County executive prohibits police from displaying thin blue line flag

GERMANTOWN, Md. – A county executive in Maryland has banned a police station from displaying a wooden thin blue line flag that was a gift from a local resident.

“The flag provides a symbol of support to some but it is a symbol of dismissiveness to others,” Montgomery County Executive Marc Elrich said in a note. “Because it is divisive, the flag will not be posted at the 5th District nor in any public space within the Police Department.”

The flag, a gift to the 5th District officers from Montgomery County woodworker James Shelton, is also known as a “blue lives matter” flag in response to the “Black Lives Matter” movement, which is why police antagonists claim it opposes their views.

However, “the flag is simply pro-police, not a symbol against anything or anyone, regardless of what Elrich purports,” said Jim McNeff, retired police lieutenant and managing editor of Law Officer.

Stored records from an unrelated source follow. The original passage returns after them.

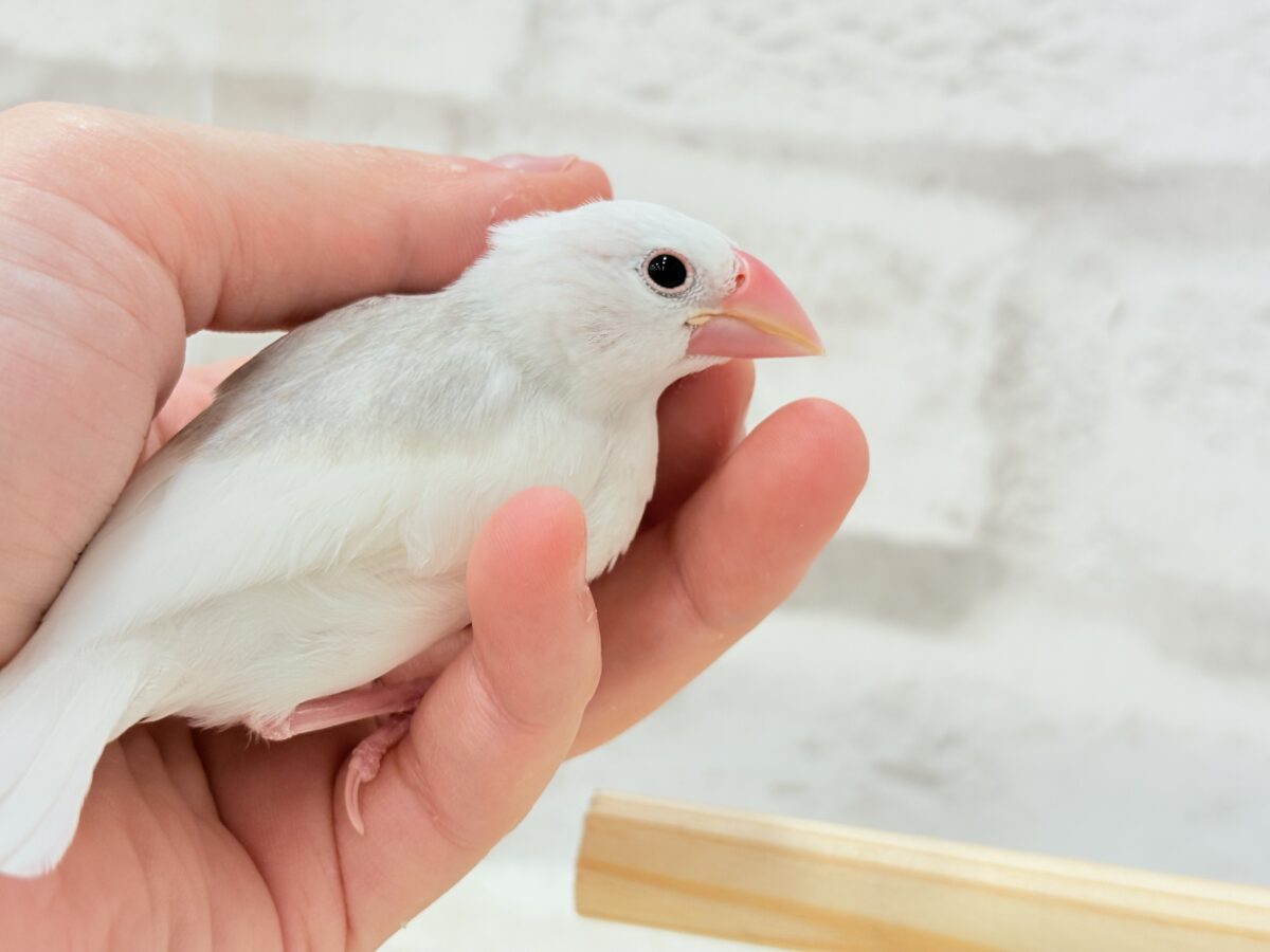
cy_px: 476
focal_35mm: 52
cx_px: 635
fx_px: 1908
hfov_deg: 36.8
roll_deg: -4.7
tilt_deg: -7.9
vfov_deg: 28.0
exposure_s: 1/50
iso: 40
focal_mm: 5.96
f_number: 1.6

A photo on the Montgomery County Police twitter page Wednesday shows Shelton and his young son presenting the artwork to three uniformed officers, WBFF reported.

“Thank you to resident James Shelton, who presented Montgomery County 5th District officers with a wooden American Flag that he had made in recognition of National First Responders Day. The flag will be displayed in the 5th District Station.”

On Friday the police department posted what it said was a note from Elrich saying otherwise.

“Acting Police Chief Marcus Jones and I understand the concerns of the community,” the county executive said in the note.

He concluded by saying, “Under my administration, we are committed to improving police relations with the community and will immediately address any action that stands against our mission.”

WBFF first reported on Ehrlich’s response to the flag gift late Friday.

The national spotlight has been on Montgomery County recently. This past summer police arrested at least seven confirmed undocumented immigrants for alleged rapes and sexual assaults. Elrich signed an executive order earlier designating the county a “sanctuary” jurisdiction, which facilitated the county controversy.

The order states that no county agency – including police departments – can cooperate with ICE. Immigration agents are barred from entering secure portions of county jails, and must take custody of illegal immigrants in public areas, such as jail parking lots. So is it any wonder that he would find the thin blue line flag offensive?